Care Coordination Model (CCM) Draft Principles
1. A CCM must provide or contract for all Medicaid long term care services in the benefit package. CCM will be at risk for the services in the benefit package and rates will be risk adjusted to reflect the population served.
The CCM benefit package includes both community-based and institutional Medicaid covered long term care services and makes consumer directed personal assistance services available for eligible individuals. The CCM is responsible for assessing the need for, arranging and paying for all Medicaid long term care services.
The CCM will receive a periodic payment to cover the services in the benefit package to promote the appropriate, efficient and effective use of services for which it is responsible. Payment to the CCM will be based on the functional impairment level and acuity of its members. Risk factors could include functional status, cognitive status, diagnoses, demographics or other measures found to be correlated to increased cost of services. CCM rates should be actuarially sound and sufficient to support provision of covered long term care services and care coordination and efficient administration. Payments shall incentivize community-based services.
2. A CCM must include a person-centered care management function that is targeted to the needs of the enrolled population.
Every individual must have a care manager or care management team that is responsible for person-centered assessment and reassessment, care plan development and implementation, care plan monitoring, service adjustment, safe discharge and transition planning, and problem solving. The care management function should address the varying needs of the population, and should encompass high-touch/low-touch as indicated by the needs of the member and informal supports/caregivers.
3. A CCM must be involved in care management of other services for which it is not at risk.
Transition to fully integrated models of care which include all Medicare and Medicaid services is the goal of NYS over the next three to five years. As an interim approach, the CCM must engage in coordinating care with primary and acute care services and other services not in the CCM service package to promote continuity of care and improve outcomes.

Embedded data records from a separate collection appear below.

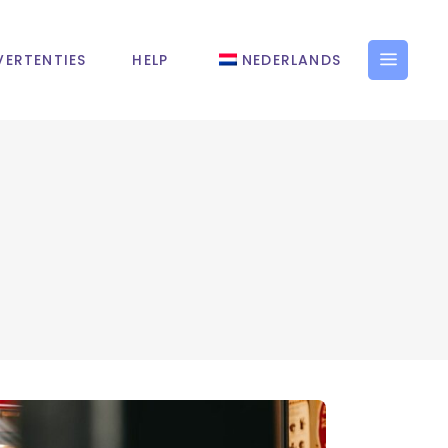
ERTENTIES
HELP
NEDERLANDS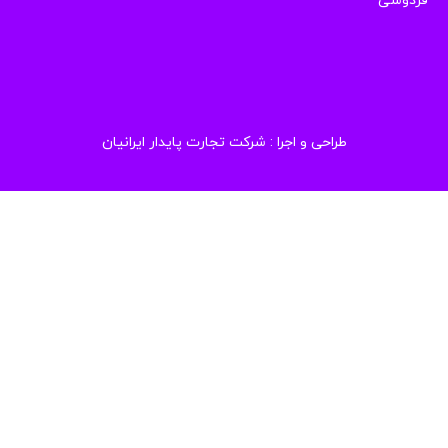
دوسی
طراحی و اجرا :
شرکت تجارت پایدار ایرانیان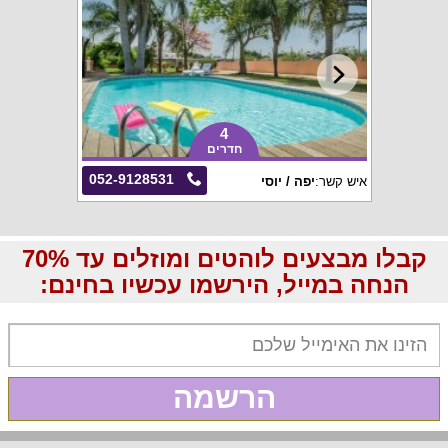
4
חדרים
052-9128531
איש קשר:
יפה / יוסי
קבלו מבצעים לוהטים ומוזלים עד 70%
הנחה במייל, הירשמו עכשיו בחינם:
הרשמה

4. CCM care management must fully involve the individual and informal supports in the development and execution of the care plan.
Eliciting the goals and preferences of individuals and their informal supports is a critical component of person-centered care plan development and is essential to promoting quality of life. All individuals and, where appropriate, an individual's representative, shall be given the opportunity to participate in decisions about the type and quantity of service to be provided.
5. Care coordination is a core CCM function. For benefit package services, CCM members will have a choice of providers.
A CCM must have adequate capacity to assure that individualized care coordination is provided to all members. Members should be able to select among several providers of each benefit package service. CCMs should have a network that takes into account the cultural and linguistic needs of the population to be enrolled. However, there are geographic differences in the availability of service providers and CCMs should not be prevented from operating when market forces (lack of availability or unwillingness to contract) preclude a CCM from offering choice or, perhaps in some instances, a particular service. Members must have the ability to receive services from an out-of-network provider if no provider is available in-network that can adequately meet the needs of the member.
6. A CCM will use a standardized assessment tool to drive care plan development.
CCMs should use the same standardized assessment tool as other long term care entities (the UAS-NY when available) to be used for initial assessments, scheduled reassessments and other reassessments resulting from a change in condition.
7. A CCM will provide services in the most integrated setting appropriate to the needs of qualified individuals with disabilities.
Consistent with the federal Olmstead decision, CCM care planning should provide benefit package services in the most integrated setting appropriate to the needs of members, engage the members in decision-making, address quality of life, and actively support consumer preferences and decisions in order to improve consumer satisfaction.
8. A CCM will be evaluated to determine the extent to which it has achieved anticipated goals and outcomes and to drive quality improvement and payment.
CCMs will submit data to the State, which will be made available publicly, to compare and evaluate entities on an ongoing basis, determine the success of individual CCMs, and create transparency about CCM service delivery. Data will include, but not be limited to: financial reports, provider networks, consumer satisfaction, grievances and appeals, assessment data, care outcomes and encounter data, and disenrollment data. The CCM will use its own data and information to develop and conduct quality improvement projects. The Department will track experience of CCMs in relation to quality and costs.
9. A CCM will provide effective consumer protections for members.
Members must be entitled to and be informed of their rights as members of the CCM. This includes the right to make complaints about the care and services provided, to have requests for services addressed in a timely way and to appeal decisions by the CCM. Members shall have the right to disenroll from the CCM and join another provider of service consistent with CCM requirements. CCM must have clear criteria for involuntary disenrollment and members must be informed about them and the attendant appeals and grievance rights.
10. A CCM will be able to serve specified population(s).
Some populations have unique needs that can be best addressed by an entity that is skilled in the assessment, care plan development, service networks and monitoring of that group or to address specific medical conditions or illnesses. A CCM shall develop and use its expertise to serve specific populations.
11. Mandatory enrollment into Managed Long Term Care Plans and other Care Coordination Models will not begin until there is adequate capacity and choice for consumers in a county.
There should be an organized transition process that provides for continuity of care as individuals transition from other programs. Consumers and caregivers should be provided with appropriate materials educating them about their choices and have the opportunity to have questions answered before enrollment.